WPA3 implements Simultaneous Authentication of Equals (SAE) which requires interaction to authenticate and receive keys. This makes the likes of dictionary attacks pretty much impossible as hackers can no longer capture data from a WiFi stream and guess at it over-and-over until the password is cracked.
Better still, from a user standpoint, the same passwords can be used as before.
Next up is Opportunistic Wireless Encryption (OWE) which is a “new” encryption based on RFC8110 that enables public and guest WLANs to be encrypted and secure without the need for a personal VPN.
A cryptographic boost to 192-bit aims to maintain data integrity on networks requiring the highest security, even in a post-quantum computer era.

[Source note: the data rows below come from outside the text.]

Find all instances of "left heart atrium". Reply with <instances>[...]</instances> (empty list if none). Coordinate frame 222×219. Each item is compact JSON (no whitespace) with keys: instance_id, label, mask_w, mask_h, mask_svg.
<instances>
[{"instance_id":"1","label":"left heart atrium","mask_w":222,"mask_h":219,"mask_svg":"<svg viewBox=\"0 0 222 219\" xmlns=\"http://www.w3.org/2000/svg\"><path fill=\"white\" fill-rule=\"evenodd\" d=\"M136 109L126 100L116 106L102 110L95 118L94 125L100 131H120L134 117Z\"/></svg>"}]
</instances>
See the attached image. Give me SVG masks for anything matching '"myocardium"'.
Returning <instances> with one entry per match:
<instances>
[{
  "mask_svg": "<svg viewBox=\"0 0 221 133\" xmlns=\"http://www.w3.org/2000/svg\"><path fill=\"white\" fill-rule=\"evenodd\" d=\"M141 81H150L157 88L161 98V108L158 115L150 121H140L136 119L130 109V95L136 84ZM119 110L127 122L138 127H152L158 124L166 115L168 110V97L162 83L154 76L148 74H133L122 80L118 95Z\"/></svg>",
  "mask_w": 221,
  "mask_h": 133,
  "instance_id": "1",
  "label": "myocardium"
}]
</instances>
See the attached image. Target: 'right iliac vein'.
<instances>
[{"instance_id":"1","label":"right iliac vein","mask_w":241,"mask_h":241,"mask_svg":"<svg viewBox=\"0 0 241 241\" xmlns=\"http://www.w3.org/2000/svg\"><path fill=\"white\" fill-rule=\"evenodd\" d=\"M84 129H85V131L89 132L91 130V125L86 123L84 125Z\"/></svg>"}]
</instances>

The final addition is specifically for IoT devices. The ‘Easy Connect’ feature uses the new ‘Device Provisioning Protocol’ to provide a simple and secure way to add these devices to a Wi-Fi network, even if they have limited or no display. A simple QR code on the device can be scanned using a phone to add it to a network.
Right now, WPA3 certification is just beginning. That means WPA2 remains mandatory and WPA3 is optional. In the future, however, there will be a point where WPA3 becomes mandatory for certified equipment.